### WHAT THE TASK ASKS
Return all the lines below exactly. Any picture among them is omitted.

"""

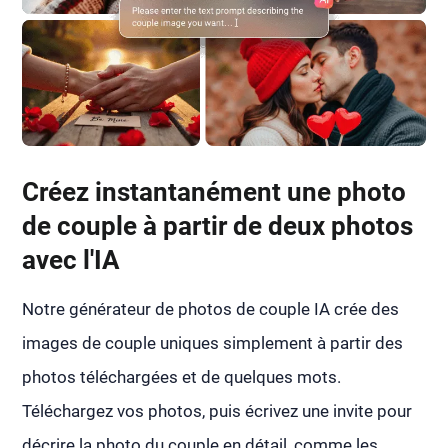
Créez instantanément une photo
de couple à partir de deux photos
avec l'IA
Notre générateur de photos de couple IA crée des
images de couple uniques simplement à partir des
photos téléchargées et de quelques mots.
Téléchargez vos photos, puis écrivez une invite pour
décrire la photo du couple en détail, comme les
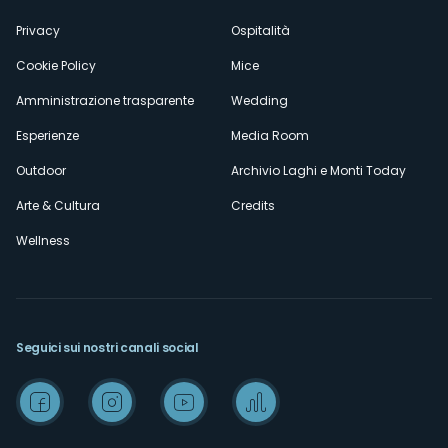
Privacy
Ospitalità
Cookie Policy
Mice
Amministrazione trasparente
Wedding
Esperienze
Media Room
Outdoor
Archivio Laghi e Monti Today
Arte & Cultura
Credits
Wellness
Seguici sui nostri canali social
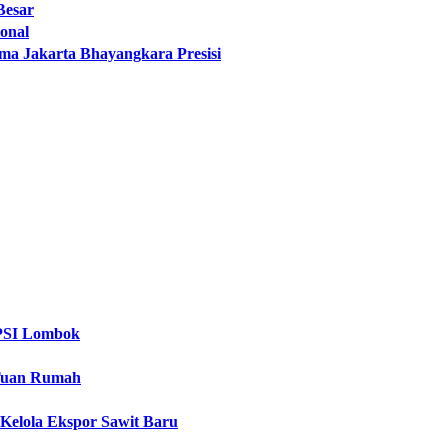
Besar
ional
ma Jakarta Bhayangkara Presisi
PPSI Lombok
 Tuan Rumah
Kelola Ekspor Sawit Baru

"""

### REPLY
Créez instantanément une photo
de couple à partir de deux photos
avec l'IA
Notre générateur de photos de couple IA crée des
images de couple uniques simplement à partir des
photos téléchargées et de quelques mots.
Téléchargez vos photos, puis écrivez une invite pour
décrire la photo du couple en détail, comme les
Privacy
Ospitalità
Cookie Policy
Mice
Amministrazione trasparente
Wedding
Esperienze
Media Room
Outdoor
Archivio Laghi e Monti Today
Arte & Cultura
Credits
Wellness
Seguici sui nostri canali social
Besar
ional
ma Jakarta Bhayangkara Presisi
PPSI Lombok
 Tuan Rumah
Kelola Ekspor Sawit Baru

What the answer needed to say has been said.